▽
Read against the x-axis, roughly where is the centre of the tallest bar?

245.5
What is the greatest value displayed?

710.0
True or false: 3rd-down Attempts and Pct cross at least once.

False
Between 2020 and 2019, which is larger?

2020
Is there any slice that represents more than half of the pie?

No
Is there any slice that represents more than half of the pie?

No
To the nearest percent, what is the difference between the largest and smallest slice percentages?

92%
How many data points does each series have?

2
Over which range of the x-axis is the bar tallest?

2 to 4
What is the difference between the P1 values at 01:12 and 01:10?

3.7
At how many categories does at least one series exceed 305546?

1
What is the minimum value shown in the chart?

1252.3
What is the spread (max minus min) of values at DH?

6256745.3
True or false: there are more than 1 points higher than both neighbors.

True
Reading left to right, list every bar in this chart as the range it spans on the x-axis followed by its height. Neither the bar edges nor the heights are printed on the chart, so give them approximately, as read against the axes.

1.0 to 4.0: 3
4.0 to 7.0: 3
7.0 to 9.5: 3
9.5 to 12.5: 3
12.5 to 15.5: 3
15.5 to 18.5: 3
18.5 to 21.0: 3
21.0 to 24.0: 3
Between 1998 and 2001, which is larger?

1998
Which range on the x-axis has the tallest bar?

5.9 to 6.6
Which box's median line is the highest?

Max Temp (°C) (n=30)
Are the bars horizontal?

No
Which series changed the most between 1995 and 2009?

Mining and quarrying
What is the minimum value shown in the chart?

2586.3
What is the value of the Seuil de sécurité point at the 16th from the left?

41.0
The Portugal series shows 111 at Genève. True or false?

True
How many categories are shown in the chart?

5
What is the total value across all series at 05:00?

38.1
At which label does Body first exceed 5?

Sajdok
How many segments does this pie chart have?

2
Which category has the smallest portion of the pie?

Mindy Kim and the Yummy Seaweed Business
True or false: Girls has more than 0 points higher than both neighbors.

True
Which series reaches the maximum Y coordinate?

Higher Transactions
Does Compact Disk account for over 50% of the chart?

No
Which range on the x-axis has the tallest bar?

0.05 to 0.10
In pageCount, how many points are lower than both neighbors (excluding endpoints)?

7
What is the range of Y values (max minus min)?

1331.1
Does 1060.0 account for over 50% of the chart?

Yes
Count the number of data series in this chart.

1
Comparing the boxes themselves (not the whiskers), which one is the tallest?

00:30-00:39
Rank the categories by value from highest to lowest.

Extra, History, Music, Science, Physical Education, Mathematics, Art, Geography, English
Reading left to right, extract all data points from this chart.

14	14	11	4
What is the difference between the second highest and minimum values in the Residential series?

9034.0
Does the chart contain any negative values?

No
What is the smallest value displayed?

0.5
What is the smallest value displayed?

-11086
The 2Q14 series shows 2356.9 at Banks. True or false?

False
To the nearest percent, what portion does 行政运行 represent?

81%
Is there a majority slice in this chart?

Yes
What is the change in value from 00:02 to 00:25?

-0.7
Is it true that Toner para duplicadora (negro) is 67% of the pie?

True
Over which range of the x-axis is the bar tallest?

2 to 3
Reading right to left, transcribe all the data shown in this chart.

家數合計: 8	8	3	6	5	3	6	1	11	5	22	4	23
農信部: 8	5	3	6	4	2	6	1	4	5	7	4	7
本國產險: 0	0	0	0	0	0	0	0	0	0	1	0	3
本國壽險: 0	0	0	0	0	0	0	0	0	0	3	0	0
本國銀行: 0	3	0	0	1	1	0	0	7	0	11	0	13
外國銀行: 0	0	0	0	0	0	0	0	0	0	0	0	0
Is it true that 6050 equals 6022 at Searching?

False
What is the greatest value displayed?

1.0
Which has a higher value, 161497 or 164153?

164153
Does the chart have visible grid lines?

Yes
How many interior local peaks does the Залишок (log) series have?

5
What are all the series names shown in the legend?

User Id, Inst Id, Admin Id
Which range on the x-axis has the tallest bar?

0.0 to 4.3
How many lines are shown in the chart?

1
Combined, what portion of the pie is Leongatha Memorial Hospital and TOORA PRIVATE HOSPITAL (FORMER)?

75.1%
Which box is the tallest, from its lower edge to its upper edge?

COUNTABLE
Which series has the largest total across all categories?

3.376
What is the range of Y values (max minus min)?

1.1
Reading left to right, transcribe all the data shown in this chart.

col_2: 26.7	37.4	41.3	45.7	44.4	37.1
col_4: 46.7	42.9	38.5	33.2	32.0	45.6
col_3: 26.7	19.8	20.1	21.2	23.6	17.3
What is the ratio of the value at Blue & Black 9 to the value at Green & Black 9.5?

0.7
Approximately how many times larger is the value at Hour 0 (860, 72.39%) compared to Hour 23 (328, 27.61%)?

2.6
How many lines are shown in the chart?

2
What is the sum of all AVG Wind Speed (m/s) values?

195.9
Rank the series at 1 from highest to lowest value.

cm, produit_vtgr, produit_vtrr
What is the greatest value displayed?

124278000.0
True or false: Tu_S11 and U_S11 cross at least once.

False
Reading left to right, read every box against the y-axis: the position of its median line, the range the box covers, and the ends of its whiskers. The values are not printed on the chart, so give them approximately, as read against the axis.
△
◆ Directive ◆
Reproduce the entire listing above verbatim, from its first line through its last, with no change to any character.

◆ Finished task ◆
Read against the x-axis, roughly where is the centre of the tallest bar?

245.5
What is the greatest value displayed?

710.0
True or false: 3rd-down Attempts and Pct cross at least once.

False
Between 2020 and 2019, which is larger?

2020
Is there any slice that represents more than half of the pie?

No
Is there any slice that represents more than half of the pie?

No
To the nearest percent, what is the difference between the largest and smallest slice percentages?

92%
How many data points does each series have?

2
Over which range of the x-axis is the bar tallest?

2 to 4
What is the difference between the P1 values at 01:12 and 01:10?

3.7
At how many categories does at least one series exceed 305546?

1
What is the minimum value shown in the chart?

1252.3
What is the spread (max minus min) of values at DH?

6256745.3
True or false: there are more than 1 points higher than both neighbors.

True
Reading left to right, list every bar in this chart as the range it spans on the x-axis followed by its height. Neither the bar edges nor the heights are printed on the chart, so give them approximately, as read against the axes.

1.0 to 4.0: 3
4.0 to 7.0: 3
7.0 to 9.5: 3
9.5 to 12.5: 3
12.5 to 15.5: 3
15.5 to 18.5: 3
18.5 to 21.0: 3
21.0 to 24.0: 3
Between 1998 and 2001, which is larger?

1998
Which range on the x-axis has the tallest bar?

5.9 to 6.6
Which box's median line is the highest?

Max Temp (°C) (n=30)
Are the bars horizontal?

No
Which series changed the most between 1995 and 2009?

Mining and quarrying
What is the minimum value shown in the chart?

2586.3
What is the value of the Seuil de sécurité point at the 16th from the left?

41.0
The Portugal series shows 111 at Genève. True or false?

True
How many categories are shown in the chart?

5
What is the total value across all series at 05:00?

38.1
At which label does Body first exceed 5?

Sajdok
How many segments does this pie chart have?

2
Which category has the smallest portion of the pie?

Mindy Kim and the Yummy Seaweed Business
True or false: Girls has more than 0 points higher than both neighbors.

True
Which series reaches the maximum Y coordinate?

Higher Transactions
Does Compact Disk account for over 50% of the chart?

No
Which range on the x-axis has the tallest bar?

0.05 to 0.10
In pageCount, how many points are lower than both neighbors (excluding endpoints)?

7
What is the range of Y values (max minus min)?

1331.1
Does 1060.0 account for over 50% of the chart?

Yes
Count the number of data series in this chart.

1
Comparing the boxes themselves (not the whiskers), which one is the tallest?

00:30-00:39
Rank the categories by value from highest to lowest.

Extra, History, Music, Science, Physical Education, Mathematics, Art, Geography, English
Reading left to right, extract all data points from this chart.

14	14	11	4
What is the difference between the second highest and minimum values in the Residential series?

9034.0
Does the chart contain any negative values?

No
What is the smallest value displayed?

0.5
What is the smallest value displayed?

-11086
The 2Q14 series shows 2356.9 at Banks. True or false?

False
To the nearest percent, what portion does 行政运行 represent?

81%
Is there a majority slice in this chart?

Yes
What is the change in value from 00:02 to 00:25?

-0.7
Is it true that Toner para duplicadora (negro) is 67% of the pie?

True
Over which range of the x-axis is the bar tallest?

2 to 3
Reading right to left, transcribe all the data shown in this chart.

家數合計: 8	8	3	6	5	3	6	1	11	5	22	4	23
農信部: 8	5	3	6	4	2	6	1	4	5	7	4	7
本國產險: 0	0	0	0	0	0	0	0	0	0	1	0	3
本國壽險: 0	0	0	0	0	0	0	0	0	0	3	0	0
本國銀行: 0	3	0	0	1	1	0	0	7	0	11	0	13
外國銀行: 0	0	0	0	0	0	0	0	0	0	0	0	0
Is it true that 6050 equals 6022 at Searching?

False
What is the greatest value displayed?

1.0
Which has a higher value, 161497 or 164153?

164153
Does the chart have visible grid lines?

Yes
How many interior local peaks does the Залишок (log) series have?

5
What are all the series names shown in the legend?

User Id, Inst Id, Admin Id
Which range on the x-axis has the tallest bar?

0.0 to 4.3
How many lines are shown in the chart?

1
Combined, what portion of the pie is Leongatha Memorial Hospital and TOORA PRIVATE HOSPITAL (FORMER)?

75.1%
Which box is the tallest, from its lower edge to its upper edge?

COUNTABLE
Which series has the largest total across all categories?

3.376
What is the range of Y values (max minus min)?

1.1
Reading left to right, transcribe all the data shown in this chart.

col_2: 26.7	37.4	41.3	45.7	44.4	37.1
col_4: 46.7	42.9	38.5	33.2	32.0	45.6
col_3: 26.7	19.8	20.1	21.2	23.6	17.3
What is the ratio of the value at Blue & Black 9 to the value at Green & Black 9.5?

0.7
Approximately how many times larger is the value at Hour 0 (860, 72.39%) compared to Hour 23 (328, 27.61%)?

2.6
How many lines are shown in the chart?

2
What is the sum of all AVG Wind Speed (m/s) values?

195.9
Rank the series at 1 from highest to lowest value.

cm, produit_vtgr, produit_vtrr
What is the greatest value displayed?

124278000.0
True or false: Tu_S11 and U_S11 cross at least once.

False
Reading left to right, read every box against the y-axis: the position of its median line, the range the box covers, and the ends of its whiskers. The values are not printed on the chart, so give them approximately, as read against the axis.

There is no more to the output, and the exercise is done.